Tengo que confesar que un día maté una vaca. Dicho así, ahora, puede parecer criminal, pero en este mundo carnívoro y voraz debe ser de lo que más se mata, junto con pollos y chanchos. Y eso sin contar hormigas, mosquitos y moscas que se matan de gusto nomás.
Alguien los tiene que matar, lo más humanitariamente posible, para comer sus lomos, pechugas y jamones. También tengo que confesar que maté un cordero y hasta un lechón, para comer entre compinches con pan fresco y vino tinto. Y aviso que soy de los que piensan que no hay mejor destino para un cordero o para un chanchito con nombre y apellido. Pero lo de la vaca fue otra historia: la maté con aire de torero y estilo de Hemingway.
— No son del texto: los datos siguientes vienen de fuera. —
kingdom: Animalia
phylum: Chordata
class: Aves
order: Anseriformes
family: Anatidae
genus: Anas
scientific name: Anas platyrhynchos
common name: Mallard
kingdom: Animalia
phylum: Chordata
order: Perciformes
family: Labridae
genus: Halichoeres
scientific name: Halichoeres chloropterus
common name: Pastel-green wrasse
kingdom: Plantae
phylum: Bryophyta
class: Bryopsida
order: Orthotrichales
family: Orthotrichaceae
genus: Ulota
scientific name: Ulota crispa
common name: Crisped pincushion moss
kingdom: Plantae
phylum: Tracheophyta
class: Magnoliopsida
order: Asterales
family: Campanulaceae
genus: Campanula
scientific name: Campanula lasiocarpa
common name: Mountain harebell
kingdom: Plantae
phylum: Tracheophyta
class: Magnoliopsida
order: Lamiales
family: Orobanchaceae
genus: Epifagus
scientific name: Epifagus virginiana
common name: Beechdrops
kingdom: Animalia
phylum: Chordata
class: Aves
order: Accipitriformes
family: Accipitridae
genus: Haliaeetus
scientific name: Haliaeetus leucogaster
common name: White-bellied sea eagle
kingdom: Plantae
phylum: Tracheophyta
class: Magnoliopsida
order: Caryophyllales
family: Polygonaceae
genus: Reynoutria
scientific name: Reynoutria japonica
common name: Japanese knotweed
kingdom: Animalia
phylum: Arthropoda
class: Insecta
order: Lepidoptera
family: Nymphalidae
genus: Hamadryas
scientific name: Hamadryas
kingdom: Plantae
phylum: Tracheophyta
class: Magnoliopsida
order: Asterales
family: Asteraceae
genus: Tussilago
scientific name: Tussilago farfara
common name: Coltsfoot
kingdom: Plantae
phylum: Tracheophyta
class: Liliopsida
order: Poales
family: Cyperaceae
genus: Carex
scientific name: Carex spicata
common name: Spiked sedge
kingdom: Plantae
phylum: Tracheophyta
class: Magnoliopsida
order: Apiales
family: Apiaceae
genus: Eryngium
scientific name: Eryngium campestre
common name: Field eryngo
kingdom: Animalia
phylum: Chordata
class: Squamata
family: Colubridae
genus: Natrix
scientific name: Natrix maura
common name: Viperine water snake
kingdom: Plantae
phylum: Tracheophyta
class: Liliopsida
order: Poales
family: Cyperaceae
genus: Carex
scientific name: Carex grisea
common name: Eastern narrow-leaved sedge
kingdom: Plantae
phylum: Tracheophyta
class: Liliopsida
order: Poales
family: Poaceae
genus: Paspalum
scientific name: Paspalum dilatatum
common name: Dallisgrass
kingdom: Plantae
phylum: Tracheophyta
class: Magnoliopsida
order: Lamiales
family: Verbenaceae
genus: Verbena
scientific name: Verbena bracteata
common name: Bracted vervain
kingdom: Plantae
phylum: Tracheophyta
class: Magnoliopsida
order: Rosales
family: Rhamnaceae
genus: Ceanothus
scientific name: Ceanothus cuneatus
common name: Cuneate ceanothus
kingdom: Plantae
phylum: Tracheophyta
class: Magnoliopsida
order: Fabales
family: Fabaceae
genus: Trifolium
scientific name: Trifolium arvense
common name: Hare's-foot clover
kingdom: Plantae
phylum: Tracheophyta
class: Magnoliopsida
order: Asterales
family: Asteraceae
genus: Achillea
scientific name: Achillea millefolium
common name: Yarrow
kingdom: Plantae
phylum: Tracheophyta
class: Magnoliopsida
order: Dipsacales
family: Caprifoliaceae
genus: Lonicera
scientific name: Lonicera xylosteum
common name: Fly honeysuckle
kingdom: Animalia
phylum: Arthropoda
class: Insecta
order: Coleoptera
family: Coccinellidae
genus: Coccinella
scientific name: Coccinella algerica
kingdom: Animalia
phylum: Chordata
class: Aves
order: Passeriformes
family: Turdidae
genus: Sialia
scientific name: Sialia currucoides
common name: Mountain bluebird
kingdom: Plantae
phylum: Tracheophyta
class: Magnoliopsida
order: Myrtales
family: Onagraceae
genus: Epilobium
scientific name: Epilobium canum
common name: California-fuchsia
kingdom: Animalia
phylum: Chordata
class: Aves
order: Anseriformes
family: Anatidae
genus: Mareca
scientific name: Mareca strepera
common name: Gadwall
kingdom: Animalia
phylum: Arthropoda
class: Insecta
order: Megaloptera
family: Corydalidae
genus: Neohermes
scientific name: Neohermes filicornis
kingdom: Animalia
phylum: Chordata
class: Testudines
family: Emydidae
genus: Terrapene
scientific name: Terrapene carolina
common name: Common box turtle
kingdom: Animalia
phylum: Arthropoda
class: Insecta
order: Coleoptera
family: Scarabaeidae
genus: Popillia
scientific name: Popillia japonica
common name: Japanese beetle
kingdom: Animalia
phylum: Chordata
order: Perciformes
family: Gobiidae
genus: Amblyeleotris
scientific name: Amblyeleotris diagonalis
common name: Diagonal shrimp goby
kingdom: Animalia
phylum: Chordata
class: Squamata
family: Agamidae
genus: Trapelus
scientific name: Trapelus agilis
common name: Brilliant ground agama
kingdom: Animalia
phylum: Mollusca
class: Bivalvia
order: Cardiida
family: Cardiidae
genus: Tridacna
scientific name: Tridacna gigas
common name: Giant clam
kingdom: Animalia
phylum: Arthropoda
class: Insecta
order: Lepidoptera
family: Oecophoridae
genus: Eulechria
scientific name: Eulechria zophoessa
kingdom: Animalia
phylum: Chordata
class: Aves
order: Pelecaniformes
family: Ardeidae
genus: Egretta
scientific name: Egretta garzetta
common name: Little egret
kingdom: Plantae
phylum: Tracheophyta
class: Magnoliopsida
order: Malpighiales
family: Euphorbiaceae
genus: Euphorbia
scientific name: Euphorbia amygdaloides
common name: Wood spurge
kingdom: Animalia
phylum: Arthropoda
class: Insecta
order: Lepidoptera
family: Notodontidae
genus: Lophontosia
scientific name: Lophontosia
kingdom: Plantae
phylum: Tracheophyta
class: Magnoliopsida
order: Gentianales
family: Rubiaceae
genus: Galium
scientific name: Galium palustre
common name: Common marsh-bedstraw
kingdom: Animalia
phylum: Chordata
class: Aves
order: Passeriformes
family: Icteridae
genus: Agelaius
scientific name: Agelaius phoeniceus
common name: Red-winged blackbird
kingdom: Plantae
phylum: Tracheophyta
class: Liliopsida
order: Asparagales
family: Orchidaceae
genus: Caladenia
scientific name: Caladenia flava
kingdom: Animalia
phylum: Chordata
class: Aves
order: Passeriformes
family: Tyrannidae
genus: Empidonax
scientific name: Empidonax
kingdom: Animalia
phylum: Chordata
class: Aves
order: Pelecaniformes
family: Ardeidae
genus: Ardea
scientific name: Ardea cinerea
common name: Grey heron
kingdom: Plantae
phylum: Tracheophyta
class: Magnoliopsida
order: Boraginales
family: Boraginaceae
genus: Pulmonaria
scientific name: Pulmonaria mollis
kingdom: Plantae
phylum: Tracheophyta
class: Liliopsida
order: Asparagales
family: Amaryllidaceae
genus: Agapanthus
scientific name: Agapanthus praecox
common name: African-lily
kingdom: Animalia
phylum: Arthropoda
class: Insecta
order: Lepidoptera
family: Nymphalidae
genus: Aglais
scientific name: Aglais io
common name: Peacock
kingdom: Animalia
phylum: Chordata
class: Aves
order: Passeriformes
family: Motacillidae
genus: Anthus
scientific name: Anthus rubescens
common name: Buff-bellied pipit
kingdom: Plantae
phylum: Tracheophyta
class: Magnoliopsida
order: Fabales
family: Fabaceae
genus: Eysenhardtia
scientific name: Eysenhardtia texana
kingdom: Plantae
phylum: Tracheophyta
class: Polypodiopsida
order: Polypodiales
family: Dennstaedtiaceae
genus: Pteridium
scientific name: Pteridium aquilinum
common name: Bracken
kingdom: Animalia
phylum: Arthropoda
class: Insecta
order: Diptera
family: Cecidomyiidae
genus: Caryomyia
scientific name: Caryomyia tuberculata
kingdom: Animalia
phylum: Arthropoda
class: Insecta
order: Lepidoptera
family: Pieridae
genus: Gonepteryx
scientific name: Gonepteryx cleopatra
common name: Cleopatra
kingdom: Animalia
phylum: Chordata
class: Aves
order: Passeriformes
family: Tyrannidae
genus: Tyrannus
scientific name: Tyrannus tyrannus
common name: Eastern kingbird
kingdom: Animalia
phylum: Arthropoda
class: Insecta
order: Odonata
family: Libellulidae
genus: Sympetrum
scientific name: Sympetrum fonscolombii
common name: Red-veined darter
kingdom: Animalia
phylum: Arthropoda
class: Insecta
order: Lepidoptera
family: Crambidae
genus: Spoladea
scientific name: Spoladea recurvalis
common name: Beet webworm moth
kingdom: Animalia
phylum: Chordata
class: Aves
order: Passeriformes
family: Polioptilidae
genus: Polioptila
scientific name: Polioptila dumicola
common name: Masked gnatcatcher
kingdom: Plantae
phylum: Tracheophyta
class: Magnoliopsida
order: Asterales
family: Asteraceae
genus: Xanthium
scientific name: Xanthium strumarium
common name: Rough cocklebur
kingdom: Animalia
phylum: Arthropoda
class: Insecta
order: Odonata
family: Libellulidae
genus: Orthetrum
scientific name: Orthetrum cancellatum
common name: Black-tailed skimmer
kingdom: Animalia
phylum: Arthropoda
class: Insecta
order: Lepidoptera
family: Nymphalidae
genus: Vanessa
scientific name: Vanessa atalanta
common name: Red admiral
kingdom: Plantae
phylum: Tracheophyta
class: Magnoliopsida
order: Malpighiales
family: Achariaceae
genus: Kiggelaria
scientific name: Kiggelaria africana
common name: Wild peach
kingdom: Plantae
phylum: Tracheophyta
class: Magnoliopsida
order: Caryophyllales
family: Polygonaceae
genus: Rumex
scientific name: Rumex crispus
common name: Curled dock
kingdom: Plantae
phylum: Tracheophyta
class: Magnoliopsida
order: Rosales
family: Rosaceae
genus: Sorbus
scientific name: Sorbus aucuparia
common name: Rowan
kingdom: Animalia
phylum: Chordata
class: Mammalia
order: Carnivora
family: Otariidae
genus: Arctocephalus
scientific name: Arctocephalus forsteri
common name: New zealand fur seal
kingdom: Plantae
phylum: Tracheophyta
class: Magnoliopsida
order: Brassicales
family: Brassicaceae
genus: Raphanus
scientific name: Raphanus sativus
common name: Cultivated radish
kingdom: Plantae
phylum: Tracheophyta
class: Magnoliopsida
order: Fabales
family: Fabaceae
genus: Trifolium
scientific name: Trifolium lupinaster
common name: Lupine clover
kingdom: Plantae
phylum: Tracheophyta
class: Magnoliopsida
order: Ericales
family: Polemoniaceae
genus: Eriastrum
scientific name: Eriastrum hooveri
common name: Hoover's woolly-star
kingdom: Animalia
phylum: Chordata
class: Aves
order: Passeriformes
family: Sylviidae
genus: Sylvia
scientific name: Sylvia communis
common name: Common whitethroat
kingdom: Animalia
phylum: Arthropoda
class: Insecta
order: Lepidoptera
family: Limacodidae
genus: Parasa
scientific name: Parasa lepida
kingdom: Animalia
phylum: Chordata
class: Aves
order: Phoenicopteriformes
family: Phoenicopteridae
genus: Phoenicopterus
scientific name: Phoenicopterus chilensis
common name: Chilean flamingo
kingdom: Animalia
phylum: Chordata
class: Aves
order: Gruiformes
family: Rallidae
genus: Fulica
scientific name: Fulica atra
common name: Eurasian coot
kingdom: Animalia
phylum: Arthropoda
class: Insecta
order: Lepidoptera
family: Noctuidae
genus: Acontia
Era estudiante de Derecho en la Universidad de Córdoba y me arreglaba con lo que podía para mantenerme en esa ciudad que no era la mía. En esos días había dejado mi trabajo de las madrugadas en el mercado de abasto y hacía algunas changas para seguir juntando los poquitos billetes que me permitieran algo más que comer y dormir en La Docta: administraba una finca en las sierras durante el tiempo que, por muerte de su casera, había quedado sin cuidador.
La casa principal soportaba cierto abandono los días de semana, sobre todo el parque, que era pasto fácil para el ganado del vecino: apenas un capítulo de la eterna lucha entre agricultores y ganaderos. Y ya se sabe desde la época de don Ulpiano que tiene obligación de deslindar el que cría ganado y también que si una rama de níspero pasa al fundo vecino, los nísperos no son tuyos sino suyos.
El vecino era Hormiga Negra, un gaucho malandrín que no pensaba cuidar a la vez sus vacas y mis flores. Cada vez que llegaba yo a la finca, el parque estaba perdido de bosta, de pisotones y de mordiscos a las plantas que aguantaban sin chistar el atropello. Así que un buen día lo denuncié a la policía. Me dijeron en la comisaría que tenía que avisar al matadero municipal, que ellos secuestrarían las vacas y el vecino pagaría la pastura contra su devolución. Vinieron a arrear las vacas, pero camino del matadero sorprendí al funcionario entregando los animales a mi vecino por cuatro pesos. Fue entonces cuando resolví aplicar la estrategia que resulto súper eficaz.
La semana siguiente atropellé a las vacas con una pistola que tenía escondida en la casa. Las perseguí a los tiros por la cañada divertido como un enano. Hasta que una de ellas se puso brava, dio media vuelta y me encaró meneando su cabeza y su barrigota como un rinoceronte en la sabana africana. Me planté y le vacié el cargador mientras se acercaba a todo galope. Cayó fulminada, como caen los rinocerontes en las películas de cazadores, a un metro de donde yo estaba.
Aunque se merecía un trofeo encima de la chimenea de aquella casa, de la pobre vaca no queda más recuerdo que este relato, que cuento con el vértigo de la primera vez.